[Bioc-devel] Update of data packages in RTCGA Family/Factory of R Packages

Marcin Kosiński m.p.kosinski at gmail.com
Tue Apr 26 20:35:11 CEST 2016


I have read from vignette that

2 Adding resources

Resources are contributed to ExperimentHub in the form of a package.

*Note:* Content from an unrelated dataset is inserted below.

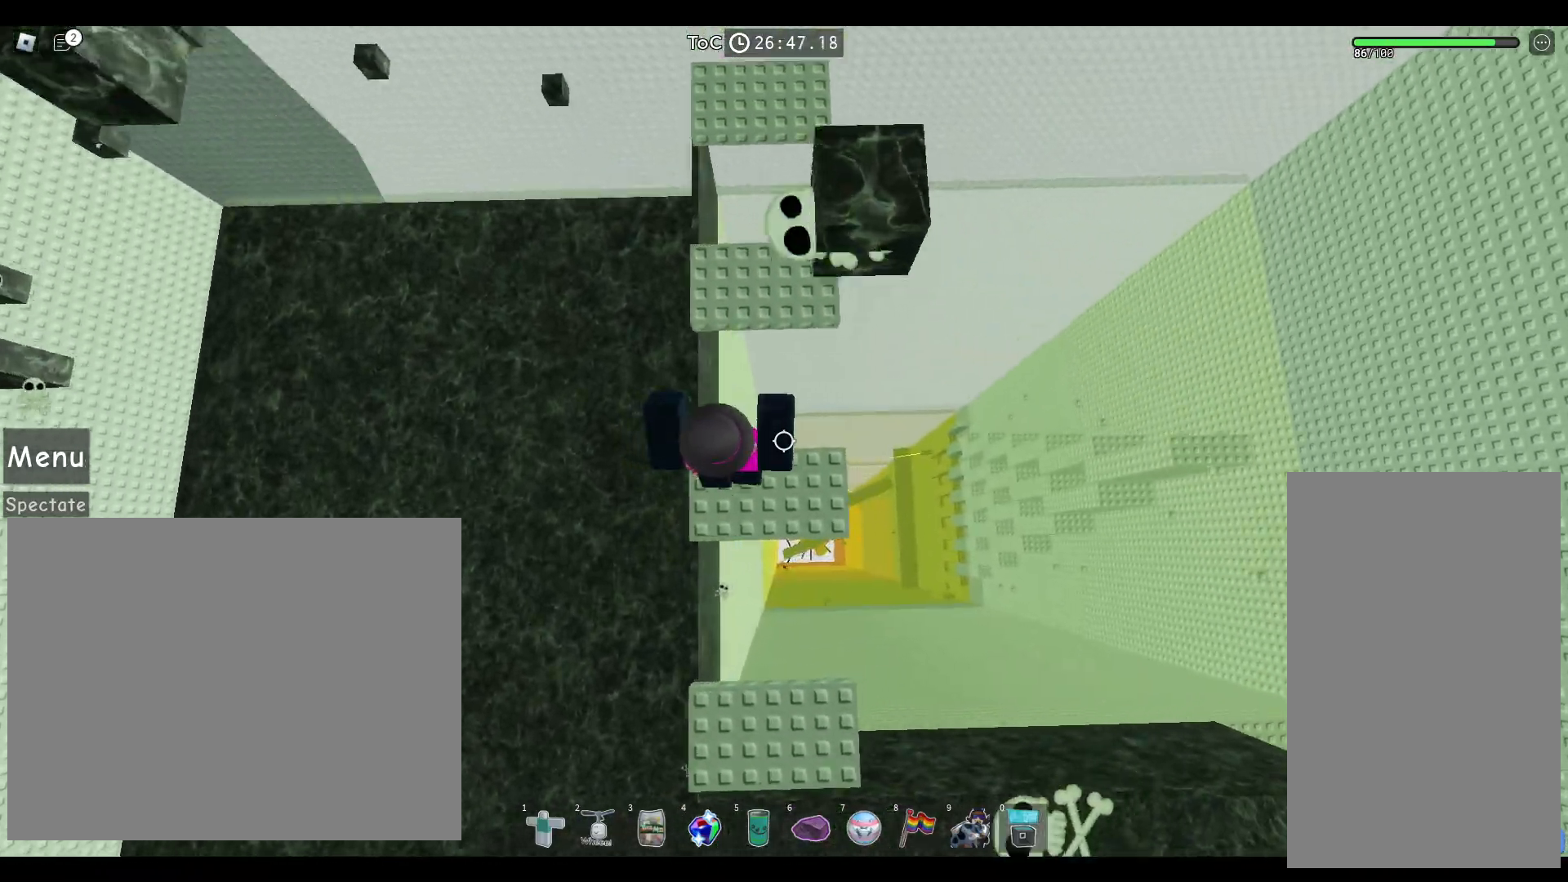
{"keys": ["d", "space", "w"], "mouse": [], "events": [[200, "d", "up"], [483, "d", "down"], [483, "w", "down"]]}
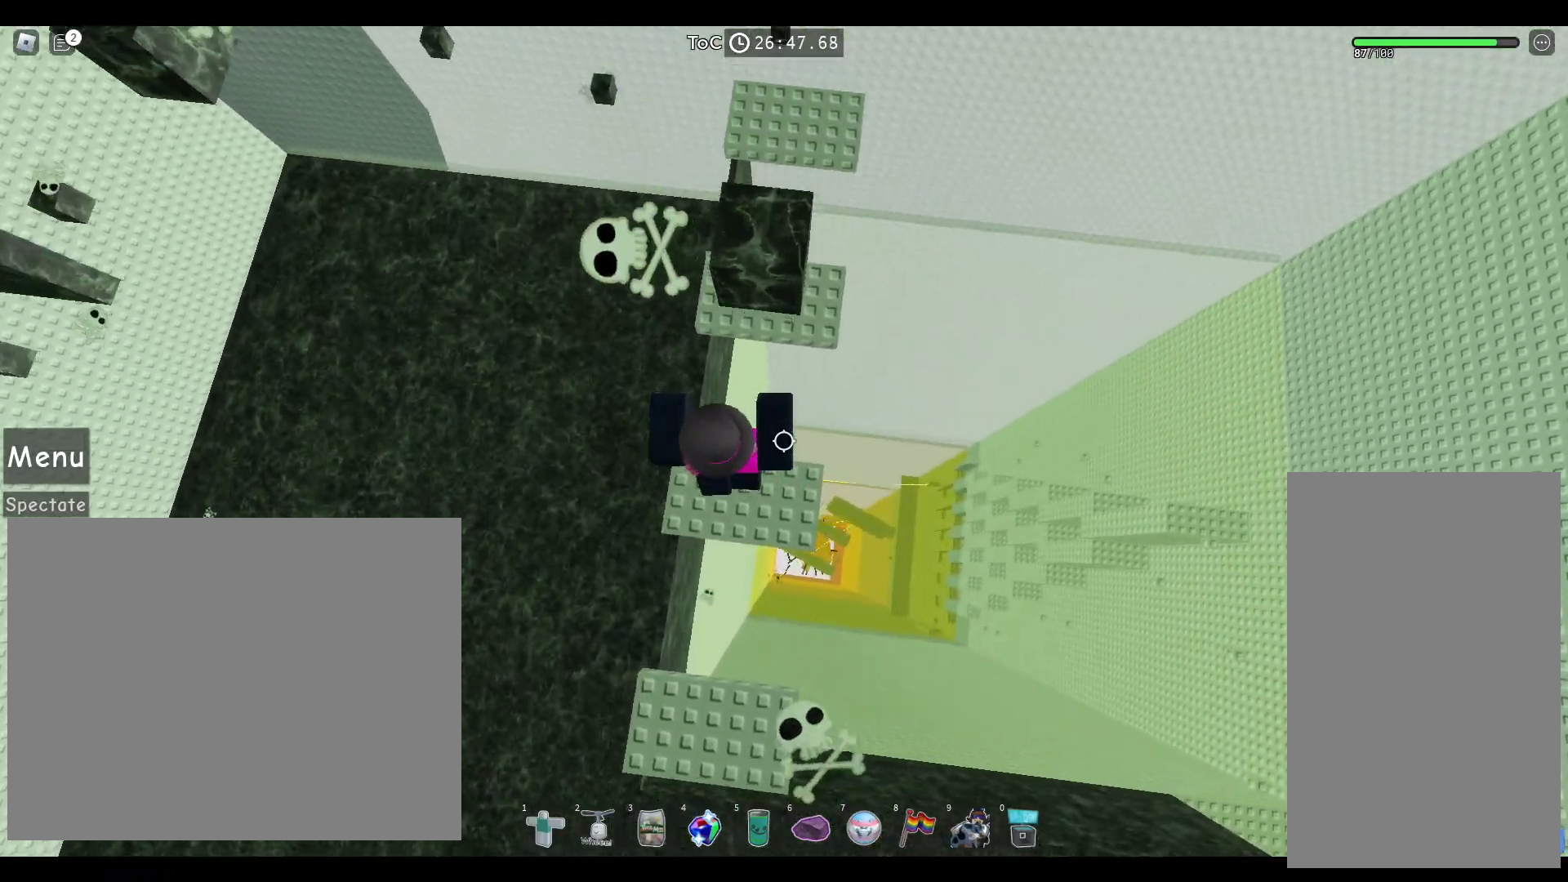
{"keys": ["space"], "mouse": [], "events": [[33, "w", "up"], [317, "d", "up"]]}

The
package contains the resource metadata, man pages, vignette and any
supporting R functions the author wants to provide. This is a similar
design to the existing Bioconductor experimental data packages except the
data are uploaded to AWS S3 buckets instead of stored in a data/ directory
as part of the pacakge.

New packages should be submitted to the Bioconductor tracker and will have
a full review. Contact packages at bioconductor.org for more information.


So If I'd like to provide newer datasets from the newest TCGA release of
data snapshot then I should upload new packages via bioconductor tracker
but in a little different package design than in Experimental Data package.

You said that

*ExperimentHub will be back in active development, including addition of
new resources, immediately after our next release, May 4, so the timing is
fairly good.*

Does it mean I should upload these data packages before May 4th or after?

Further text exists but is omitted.